Louis XIV maintint le principe de la taxe des pauvres dans son édit de 1656 qui créa l’hôpital général. Il voulut même en faire une nouvelle application en établissant une taxe spéciale au profit de cette institution. Mais le Parlement, en enregistrant l’édit, refusa d’admettre la taxe nouvelle, sauf en tant qu’elle frappait les chapitres et les communautés ; quant aux bourgeois, ils ne pouvaient être taxés qu’en cas de nécessité.

La taxe des pauvres n’avait jamais donné les résultats que l’on en attendait. Créée pour remédier à la diminution des aumônes volontaires, loin d’atténuer le mal, elle l’aggravait. Elle ne fut jamais acceptée sans protestations.
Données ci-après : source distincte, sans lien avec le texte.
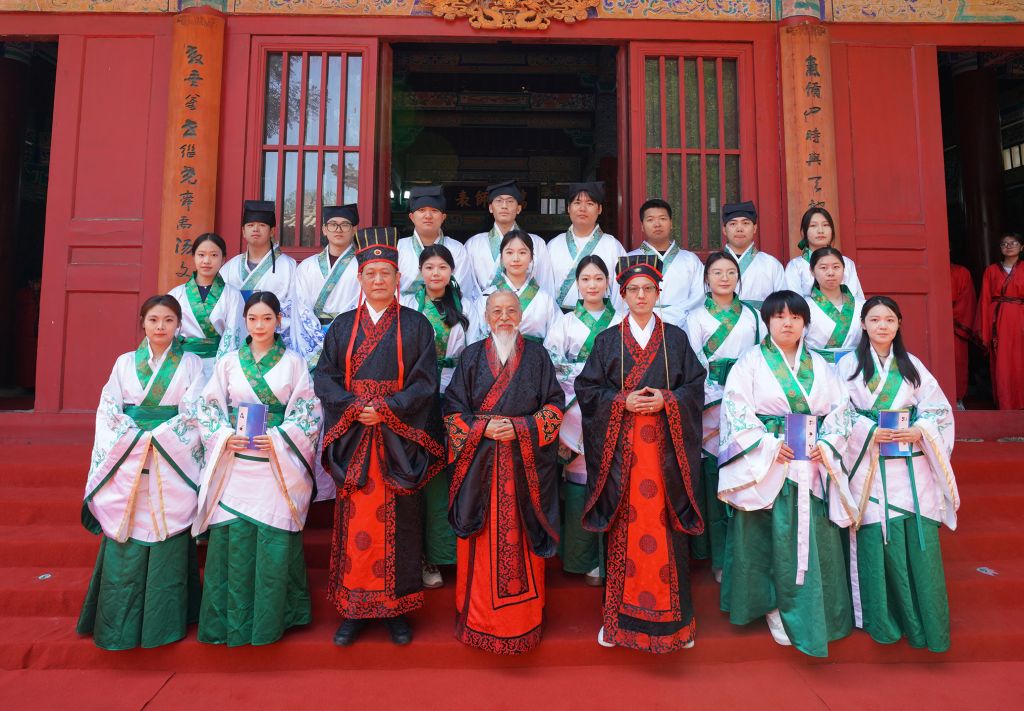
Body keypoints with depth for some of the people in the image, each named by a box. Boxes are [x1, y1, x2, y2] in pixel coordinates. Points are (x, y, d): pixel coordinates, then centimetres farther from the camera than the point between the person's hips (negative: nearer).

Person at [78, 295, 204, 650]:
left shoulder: (191, 363, 4)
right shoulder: (125, 362, 10)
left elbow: (193, 414, -3)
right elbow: (108, 411, 4)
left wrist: (155, 438, -13)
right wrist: (136, 439, -11)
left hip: (172, 466, -2)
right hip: (127, 464, 2)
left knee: (167, 542, 0)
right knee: (124, 544, 2)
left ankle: (164, 622, 13)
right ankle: (118, 625, 16)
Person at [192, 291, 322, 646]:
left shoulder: (294, 362, 4)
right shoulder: (228, 362, 9)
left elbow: (308, 410, -1)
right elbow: (209, 408, 9)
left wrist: (279, 438, -13)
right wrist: (225, 436, -8)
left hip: (279, 465, -2)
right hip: (236, 464, 2)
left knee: (275, 540, -2)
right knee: (232, 538, 1)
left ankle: (271, 618, 14)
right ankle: (232, 619, 17)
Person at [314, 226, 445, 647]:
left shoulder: (416, 325, 5)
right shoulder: (342, 326, 11)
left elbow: (425, 381, -3)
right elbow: (324, 378, 4)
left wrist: (387, 408, -15)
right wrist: (355, 408, -13)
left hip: (399, 440, -1)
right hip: (352, 438, 2)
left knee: (398, 523, 4)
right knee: (356, 522, 5)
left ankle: (397, 608, 17)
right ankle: (353, 608, 18)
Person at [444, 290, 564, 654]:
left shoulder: (537, 355, 6)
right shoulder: (472, 356, 6)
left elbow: (554, 406, 1)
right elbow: (452, 409, 3)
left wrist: (519, 428, -12)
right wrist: (483, 428, -13)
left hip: (525, 464, 0)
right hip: (480, 463, 0)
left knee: (522, 540, 4)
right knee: (483, 540, 4)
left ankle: (523, 620, 21)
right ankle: (479, 619, 20)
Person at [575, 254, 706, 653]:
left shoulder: (676, 338, 9)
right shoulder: (608, 340, 7)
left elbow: (695, 386, 5)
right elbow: (587, 389, 3)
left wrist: (665, 400, -12)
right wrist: (623, 401, -12)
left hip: (665, 449, 1)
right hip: (621, 451, 0)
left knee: (665, 526, 2)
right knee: (624, 529, 3)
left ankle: (670, 617, 17)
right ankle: (620, 617, 16)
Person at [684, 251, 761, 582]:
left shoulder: (753, 316, 13)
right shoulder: (696, 317, 6)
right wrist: (712, 400, -8)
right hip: (711, 404, -2)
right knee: (715, 481, -2)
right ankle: (719, 557, 8)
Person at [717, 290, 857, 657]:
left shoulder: (819, 366, 13)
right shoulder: (751, 362, 0)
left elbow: (839, 409, 9)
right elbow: (736, 410, -7)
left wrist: (826, 445, -7)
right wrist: (770, 445, -15)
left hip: (812, 467, 4)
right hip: (765, 467, -3)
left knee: (814, 539, 5)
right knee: (770, 539, 0)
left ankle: (815, 613, 20)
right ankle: (773, 606, 17)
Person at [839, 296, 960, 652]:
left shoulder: (912, 365, 10)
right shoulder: (849, 365, 1)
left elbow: (938, 408, 9)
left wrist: (920, 430, -9)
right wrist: (869, 432, -16)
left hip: (912, 466, 3)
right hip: (869, 468, -2)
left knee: (919, 540, 0)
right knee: (875, 541, -2)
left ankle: (923, 621, 17)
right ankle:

Les mesures coercitives ne réussissaient pas toujours à en assurer le recouvrement. Une grande partie des taxes réclamées pendant la cruelle année 1709 ne furent pas payées, et, en 1716, l’Hôtel-Dieu et l’hôpital général finirent par renoncer à recouvrer les sommes dues.

La taxe des pauvres fut à peu près abandonnée en fait. Les pouvoirs publics cherchèrent enfin à la remplacer par une autre source de revenus, et ils attribuèrent aux pauvres une partie des ressources de l’octroi et le droit sur les spectacles. Ils substituèrent ainsi l’impôt indirect, que le contribuable paie sans s’en apercevoir et sans en connaitre la destination précise, à l’impôt direct, qui a pour effet immédiat et constant de diminuer les dons volontaires ; le contribuable qui a payé la taxe des pauvres se croit, par cela seul, dispensé de toute autre aumône.




  1. Revue de la Société des Études Historiques, 1889.
  2. L’Assistance à Paris sous l’ancien régime et la Révolution, par Louis Parturier, p. 93 et suivantes ; p. 144 et suivantes.
  3. Voir notamment l’édit de François Ier, 1544, qui crée un bureau général des pauvres et l’autorise à lever chaque année une taxe sur les princes, les seigneurs, les ecclésiastiques, les communautés, les bourgeois et propriétaires.
    Voir aussi la déclaration d’Henri Il, 13 février 1551, constatant que « les mendiants sont quasi énumérables à Paris », et que « les quêtes et aumônes recueillies chaque semaine dans les paroisses sont tant diminuées. »
  4. Capitulaire de 806 ; établissements de Saint Louis, 1230 ; ordonnance de Jean-le-Bon, 1350 ; édits ou ordonnances de 1536, 1545, 1558, etc.
  5. Il semble que ces conditions soient l’accompagnement inévitable de l’assistance obligatoire et de la taxe des pauvres. En Irlande, « chaque division électorale cherche à rejeter sur une autre, proche ou lointaine, les familles qu’elle risque d’avoir un jour à entretenir dans un Workhouse ou à assister à domicile ; de là, obstacle à l’établissement de nouveaux habitants, expulsion des tenanciers pauvres, refoulement de la population vers les villes ou vers l’étranger » (Jacques Flach, Le Gouvernement local en Irlande).
    En Allemagne, les lois de juin 1870 et de mars 1871 permettent aux communes d’interdire le séjour sur leur territoire aux nouveaux arrivants s’ils ne peuvent justifier de moyens d’existence et elles déclarent obligatoires les fonctions gratuites dans les établissements d’assistance.